Yes, most probably, but if I had a penalty I would be extremely cautious even with things which I normally don't care much about. He can get more back links and wait to see maybe no results or be proactive, do what you suggest and change his site to be perfectly clean and innocent and increase his chances to be back on front Google pages.
If you top in digg.com for a day or two, you will drop at the bottom a week after. Google is unpredictable. My solution: I stop checking keyword position: I go straight to Google Analytics.
Ok so here is my plan: Split each of the variations on job centre out into separate pages and clean up the title tags, meta tags and keyword density (to a lesser extent - i mean come on a site about jobs will contain the word job or jobs a lot). Make sure the H1 tags are less spammy and try to get a mention each of my meta keywords in the body of the text. As for your 7th point, I have checked what they claim to be bad neighbourhood sites and I can assure you that they are not. The tool you refer to suggested that gumtree.com was a bad neighbourhood site which is total rubbish. It is the UK equivalent of craiglist and have huge natural traffic from Google. Thanks for the advice and suggestions though.
Yes, but not in title. Once or twice would be enough. As far as body text is concerned, I understand your point, but again, you have a penalty and you can't be sure why. So you need to be a double suspicious and rigorous to everything. Or you can try correcting things one by one and spend a year or two figuring out what got you in place where you are now Of course, I would not like taking the responsibility telling you what to do. I just tried to point out, as many as I could, potential problems. If you are sure that something can't be a cause for your penalty, you should leave it. At the end if you decide to submit a reconsideration request to Google you have to convince them that you know exactly what did you do wrong, explain them why did you do it and convince them that you will never do it again. But at that point your site has to be 100% clean of spam. No problem, any time. I am curious to see how this will end. It is better to learn from other's bad experiences than your own
Could it be that the .gov site has made a complaint? I know you have a disclaimer at the top of your home page, but that in itself shows there could be confusion. Not trying to give you a hard time - just curious if that could be a cause.

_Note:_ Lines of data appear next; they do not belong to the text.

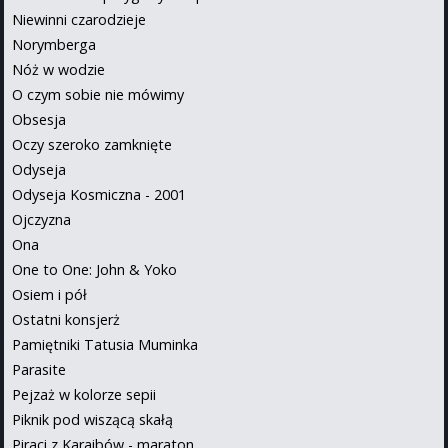
Niewinni czarodzieje
Norymberga
Nóż w wodzie
O czym sobie nie mówimy
Obsesja
Oczy szeroko zamknięte
Odyseja
Odyseja Kosmiczna - 2001
Ojczyzna
Ona
One to One: John & Yoko
Osiem i pół
Ostatni konsjerż
Pamiętniki Tatusia Muminka
Parasite
Pejzaż w kolorze sepii
Piknik pod wiszącą skałą
Piraci z Karaibów - maraton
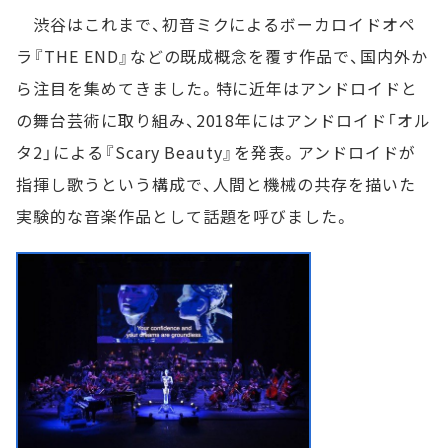
渋谷はこれまで、初音ミクによるボーカロイドオペ
ラ『THE END』などの既成概念を覆す作品で、国内外か
ら注目を集めてきました。特に近年はアンドロイドと
の舞台芸術に取り組み、2018年にはアンドロイド「オル
タ2」による『Scary Beauty』を発表。アンドロイドが
指揮し歌うという構成で、人間と機械の共存を描いた
実験的な音楽作品として話題を呼びました。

You know, I never thought about that. It could be I suppose as I did see another site in position 898 that I have been competing with for a while and they have the same URL as me but without the -'s If that is the case then I am screwed, but I hope for my sake's it is not.
Sorry to ak a noob question but never heard of being "sanboxed" before. what does this mean and how do you find our if you have been? Thanks
Most of webmasters use term Sand-boxed in the meaning of being penalized by Google. Read the following article to learn how to determine if your site is penalized. http://www.seomoz.org/blog/how-to-handle-a-google-penalty-and-an-example-from-the-field-of-real-estate
Is it just me, or is anybody else tired of some "genius rocket scientist" getting on here giving out advice to "get backlinks from some quality high PR sites". If we all knew how to do that, don't you think we would have done it already? It's not like you can just go out to Wal-Mart and buy some backlinks from high PR sites. Oh, and they don't grow on trees either. It's sort of like saying, "Oh, you're in the doghouse? Well then what you need to do is go find a handful of diamonds and give them to your lady." Just absolutely frikkin BRILLIANT!

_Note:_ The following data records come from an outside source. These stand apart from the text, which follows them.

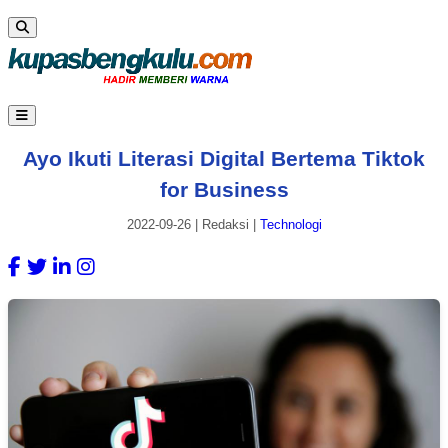
Ayo Ikuti Literasi Digital Bertema Tiktok
for Business
2022-09-26
|
Redaksi
|
Technologi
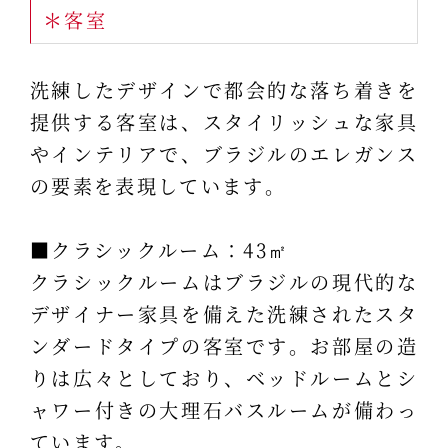
＊客室
洗練したデザインで都会的な落ち着きを
提供する客室は、スタイリッシュな家具
やインテリアで、ブラジルのエレガンス
の要素を表現しています。
■クラシックルーム：43㎡
クラシックルームはブラジルの現代的な
デザイナー家具を備えた洗練されたスタ
ンダードタイプの客室です。お部屋の造
りは広々としており、ベッドルームとシ
ャワー付きの大理石バスルームが備わっ
ています。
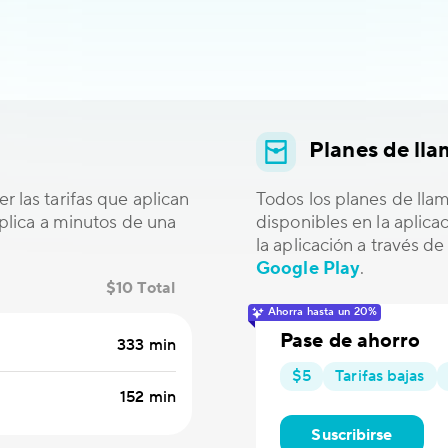
Planes de ll
r las tarifas que aplican
Todos los planes de lla
 aplica a minutos de una
disponibles en la aplic
la aplicación a través d
Google Play
.
$10 Total
Ahorra hasta un 20%
Pase de ahorro
333 min
$5
Tarifas bajas
152 min
Suscribirse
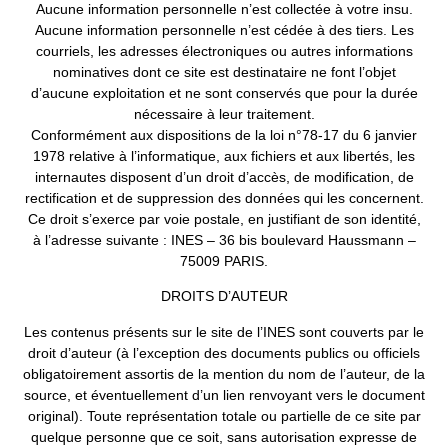
Aucune information personnelle n’est collectée à votre insu.
Aucune information personnelle n’est cédée à des tiers. Les
courriels, les adresses électroniques ou autres informations
nominatives dont ce site est destinataire ne font l’objet
d’aucune exploitation et ne sont conservés que pour la durée
nécessaire à leur traitement.
Conformément aux dispositions de la loi n°78-17 du 6 janvier
1978 relative à l’informatique, aux fichiers et aux libertés, les
internautes disposent d’un droit d’accès, de modification, de
rectification et de suppression des données qui les concernent.
Ce droit s’exerce par voie postale, en justifiant de son identité,
à l’adresse suivante : INES – 36 bis boulevard Haussmann –
75009 PARIS.
DROITS D’AUTEUR
Les contenus présents sur le site de l’INES sont couverts par le
droit d’auteur (à l’exception des documents publics ou officiels
obligatoirement assortis de la mention du nom de l’auteur, de la
source, et éventuellement d’un lien renvoyant vers le document
original). Toute représentation totale ou partielle de ce site par
quelque personne que ce soit, sans autorisation expresse de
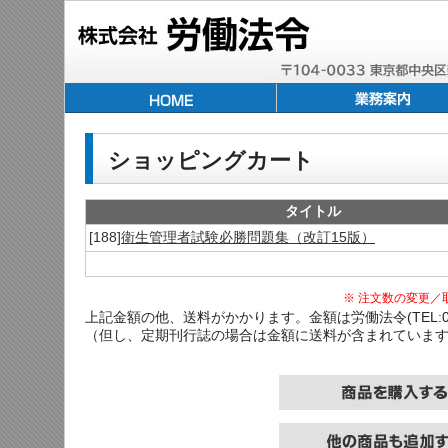
ショッピングカート
タイトル
[188]
衛生管理者試験必勝問題集（改訂15版）
※ 注文数の変更／
上記金額の他、送料がかかります。金額は労働法令(TEL:03-
（但し、定期刊行誌の場合は金額に送料が含まれていま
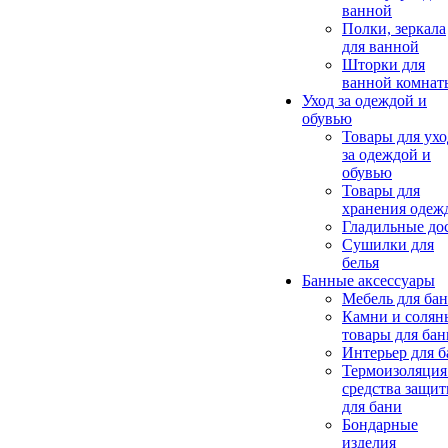
ванной
Полки, зеркала
для ванной
Шторки для
ванной комнат
Уход за одеждой и
обувью
Товары для ухо
за одеждой и
обувью
Товары для
хранения одеж
Гладильные до
Сушилки для
белья
Банные аксессуары
Мебель для ба
Камни и солян
товары для бан
Интерьер для 
Термоизоляция
средства защи
для бани
Бондарные
изделия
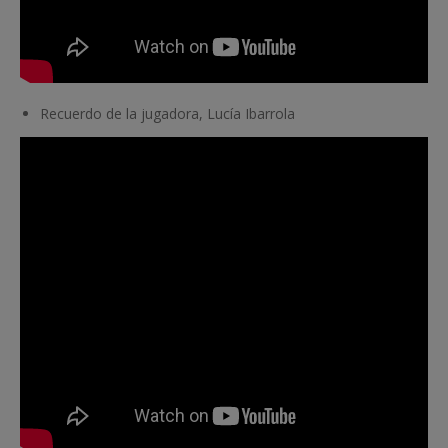
Recuerdo de la jugadora, Lucía Ibarrola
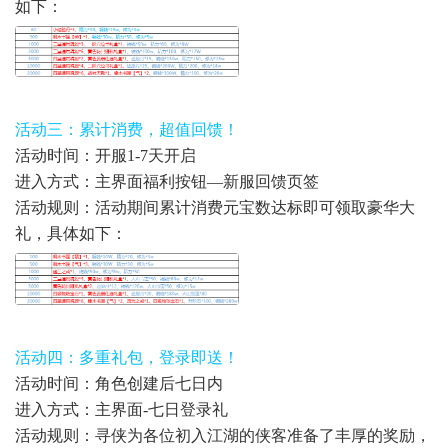
如下：
活动三：累计消费，超值回馈！
活动时间：
开服1-7天开启
进入方式：主界面福利按钮—新服回馈页签
活动规则：活动期间累计消费元宝数达标即可领取豪华大
礼，具体如下：
活动四：多重礼包，登录即送！
活动时间：角色创建后七日内
进入方式：主界面-七日登录礼
活动规则：寻侠为各位初入江湖的侠客准备了丰厚的奖励，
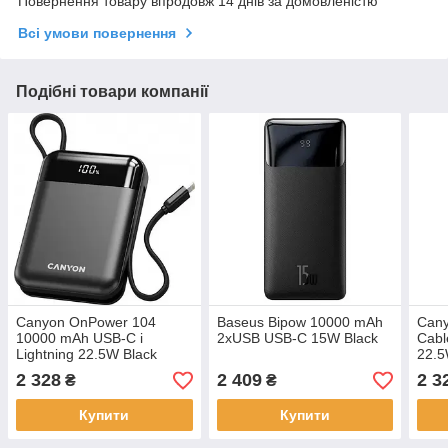
Повернення товару впродовж 14 днів за домовленістю
Всі умови повернення
Подібні товари компанії
Canyon OnPower 104
Baseus Bipow 10000 mAh
Can
10000 mAh USB-C i
2xUSB USB-C 15W Black
Cabl
Lightning 22.5W Black
22.5
2 328
2 409
2 3
₴
₴
Купити
Купити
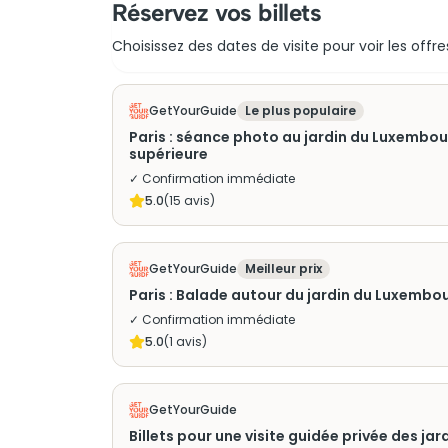
Réservez vos billets
Choisissez des dates de visite pour voir les offre
GetYourGuide
Le plus populaire
Paris : séance photo au jardin du Luxembo
supérieure
✓ Confirmation immédiate
5.0
(
15
avis)
GetYourGuide
Meilleur prix
Paris : Balade autour du jardin du Luxembo
✓ Confirmation immédiate
5.0
(
1
avis)
GetYourGuide
Billets pour une visite guidée privée des j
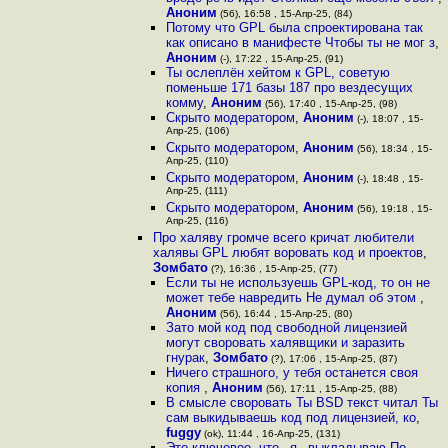
Аноним
(56), 16:58 , 15-Апр-25, (84)
Потому что GPL была спроектирована так
как описано в манифесте Чтобы ты не мог з
,
Аноним
(-), 17:22 , 15-Апр-25, (91)
Ты ослеплён хейтом к GPL, советую
поменьше 171 базы 187 про вездесущих
комму
,
Аноним
(56), 17:40 , 15-Апр-25, (98)
Скрыто модератором
,
Аноним
(-), 18:07 , 15-
Апр-25, (106)
Скрыто модератором
,
Аноним
(56), 18:34 , 15-
Апр-25, (110)
Скрыто модератором
,
Аноним
(-), 18:48 , 15-
Апр-25, (111)
Скрыто модератором
,
Аноним
(56), 19:18 , 15-
Апр-25, (116)
Про халяву громче всего кричат любители
халявы GPL любят воровать код и проектов
,
Зомбато
(?), 16:36 , 15-Апр-25, (77)
Если ты не используешь GPL-код, то он не
может тебе навредить Не думал об этом
,
Аноним
(56), 16:44 , 15-Апр-25, (80)
Зато мой код под свободной лицензией
могут своровать халявщики и заразить
гнурак
,
Зомбато
(?), 17:06 , 15-Апр-25, (87)
Ничего страшного, у тебя останется своя
копия
,
Аноним
(56), 17:11 , 15-Апр-25, (88)
В смысле своровать Ты BSD текст читал Ты
сам выкидываешь код под лицензией, ко
,
fuggy
(ok), 11:44 , 16-Апр-25, (131)
Это ключевое, что _я_ выкладываю По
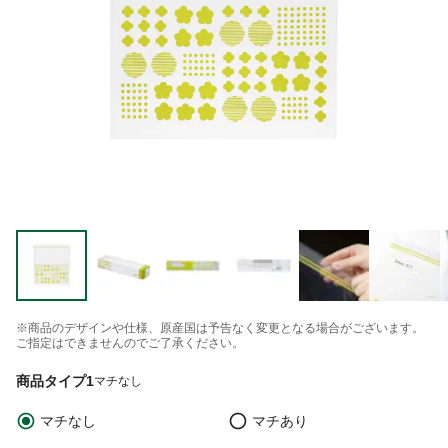
※商品のデザインや仕様、原産国は予告なく変更となる場合がございます。
ご指定はできませんのでご了承ください。
商品タイプ1
マチなし
マチなし
マチあり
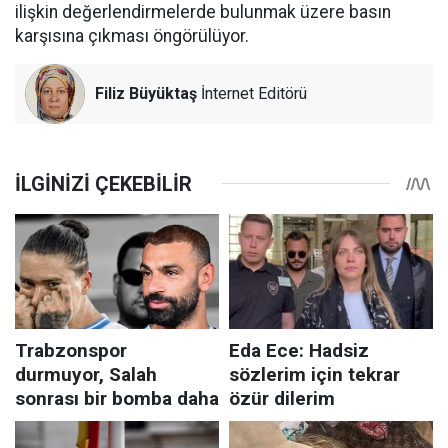
ilişkin değerlendirmelerde bulunmak üzere basın
karşısına çıkması öngörülüyor.
Filiz Büyüktaş
İnternet Editörü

I would advice you to keep your URLs and keywords they rank for... private! To be on topic - try to build more deep links.
if not stated before, google has sandboxed you for a bit, best way to get out is like.. place the link to the post or site inside your forum link
I was just about to suggest the same, lol. Pedigree on your links page remove those unrelated outbounds, especially those directory links. Keep outbounds 100% relevant or use nofollow on any non-relevant links. You need to better interlink your internal pages together - there is no flow between them. create a HTML sitemap and also an XML sitemap. Attach the the XML sitemap to Google's webmaster tools, you might get some feedback on whats wrong. All the sites you are linking to, did you sell those links? You need better page titles with good short descriptions of what's on the page but also fix up the H1 titles using a different description from the title if that makes sense? Forget about building links for now, your site needs tweaking. The above is just for starters...

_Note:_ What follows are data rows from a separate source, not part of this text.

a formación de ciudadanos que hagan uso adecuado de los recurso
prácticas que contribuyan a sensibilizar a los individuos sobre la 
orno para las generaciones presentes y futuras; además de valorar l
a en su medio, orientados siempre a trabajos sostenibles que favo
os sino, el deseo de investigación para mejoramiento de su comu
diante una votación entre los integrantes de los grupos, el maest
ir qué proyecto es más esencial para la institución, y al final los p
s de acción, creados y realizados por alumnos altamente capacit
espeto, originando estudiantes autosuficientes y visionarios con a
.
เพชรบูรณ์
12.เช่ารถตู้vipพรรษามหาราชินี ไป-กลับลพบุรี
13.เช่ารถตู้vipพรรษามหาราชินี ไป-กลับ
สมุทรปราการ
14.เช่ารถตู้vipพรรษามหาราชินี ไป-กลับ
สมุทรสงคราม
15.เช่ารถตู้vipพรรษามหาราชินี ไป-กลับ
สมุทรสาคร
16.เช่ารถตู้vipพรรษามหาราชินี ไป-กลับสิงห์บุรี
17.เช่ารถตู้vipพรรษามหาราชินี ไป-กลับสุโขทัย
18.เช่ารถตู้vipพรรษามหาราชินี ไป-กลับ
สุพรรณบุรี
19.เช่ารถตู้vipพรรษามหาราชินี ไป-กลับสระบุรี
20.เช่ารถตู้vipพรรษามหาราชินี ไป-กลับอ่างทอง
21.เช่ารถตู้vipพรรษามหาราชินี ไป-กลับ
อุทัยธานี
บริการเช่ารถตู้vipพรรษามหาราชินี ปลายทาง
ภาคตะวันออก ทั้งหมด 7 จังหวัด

Actually, I was kidding. I was making fun of wantmomoney, 2 posts above me. The OP is penalized, not suffering from a lack of link juice. @pedigreechump6 - I didn't actually look at the site, so I cannot offer any suggestions on how to get unpenalized, but you might want to read both of this post thoroughly, including all of the comments. Matt Cutts chimed in a few times here: http://www.seo-scoop.com/2008/01/24/matt-cutts-why-am-i-still-being-punished/ It's a different penalty she was suffering from, where her PageRank got reduced, but that will give you an idea of how well you need to go through things. -Michael
I knew that Michael. I should have thrown in the wee to mark my sarcasm. The SEO scoop article is a very good pointer.
I had a look at the seo-scoop and some interesting stuff. Seems the spam team is on a mission to penalize paid posts. Even though some sites may not have paid links, their link juice may be coming from sites that have paid links. So they become COLLATERAL DAMAGE due to some sites being devalued on their food chain.